Wäre Martellis Absicht zur Ausführung gelangt, so wäre es eine Katastrophe geworden, und dabei hätte er völlig zwecklos Donna Faustina vor ganz Florenz bloßgestellt. Dazu indes kam es nicht; und sogar eine barocke Rede im Walfisch-Stil vor so illustren Zuhörern zu halten wurde Martelli verhindert. Einer, von dem man es am allerwenigsten erwarten durfte, schonte Faustinas Ruf; – das war Don Pietro selbst.

Zum Ersticken staubig und schwül brütete die Hitze im Gerichtssaal. Durch die weitgeöffneten Fenster drang glühende Juniluft herein, ohne Hauch und ohne Kühlung. Die Sonne, von Fenstervorhängen nicht abgehalten, brannte auf den Scheiteln und Antlitzen der Richter, beperlte die Stirnen der Zeugen und Zuhörer. Kopf an Kopf gedrängt standen die Zuhörer, Nobili und Popolani; – ganz Florenz lauschte dem aufsehenerregenden Kriminalprozeß, wenn auch nur einige Hundert Zutritt erhalten hatten in den Ratssaal des Palazzo Vecchio, wo an der einen Schmalseite auf hoher Estrade der Gerichtshof tagte.

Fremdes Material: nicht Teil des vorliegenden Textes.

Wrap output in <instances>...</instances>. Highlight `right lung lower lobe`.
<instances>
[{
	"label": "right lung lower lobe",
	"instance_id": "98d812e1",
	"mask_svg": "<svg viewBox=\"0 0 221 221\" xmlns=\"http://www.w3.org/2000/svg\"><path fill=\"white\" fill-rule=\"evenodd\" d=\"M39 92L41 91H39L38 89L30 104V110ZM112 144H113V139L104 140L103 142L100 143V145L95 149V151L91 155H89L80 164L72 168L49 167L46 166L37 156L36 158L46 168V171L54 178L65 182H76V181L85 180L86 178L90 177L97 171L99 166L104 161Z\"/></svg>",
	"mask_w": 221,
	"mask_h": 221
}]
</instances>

Es wurde beängstigend still, als der den Vorsitz führende Giudice processante Donna Faustina aufrief. Ob sie bereit sei, auszusagen?

Sie bejahte es. (Hatte in ihr nachgewirkt, was Giuliano ihr abends im Boboligarten nahegelegt hatte, bevor sie ihm die rote Rose gab? ... Wird der Mut sie nicht verlassen angesichts der sensationslüsternen Florentiner, die den Atem anhaltend auf ihre Lippen starren, als müßten gleich aus ihrem Munde Kröten und Schlangen kriechen? ...)

Der Procuratore generale scheint um das Kartenhaus seiner Anklage zu bangen, daß es durch ein Wort Faustinas umgeworfen werden könnte. Beflissen belehrt er sie: sie habe als Verwandte des Angeklagten das Recht, die Aussage zu verweigern. Sie schüttelt den Kopf und erklärt, alle Fragen beantworten zu wollen. Nun beginnt der Giudice processante überaus rücksichtsvoll und behutsam, seine Rede in Schleier hüllend, anzudeuten, daß er nicht umhin könne, etwas ganz Unaussprechbares zu erörtern: das Gericht nämlich habe Kenntnis davon erhalten, daß Don Pietro sich einer absonderlichen und geradezu unwahrscheinlichen Rachetat gerühmt habe ...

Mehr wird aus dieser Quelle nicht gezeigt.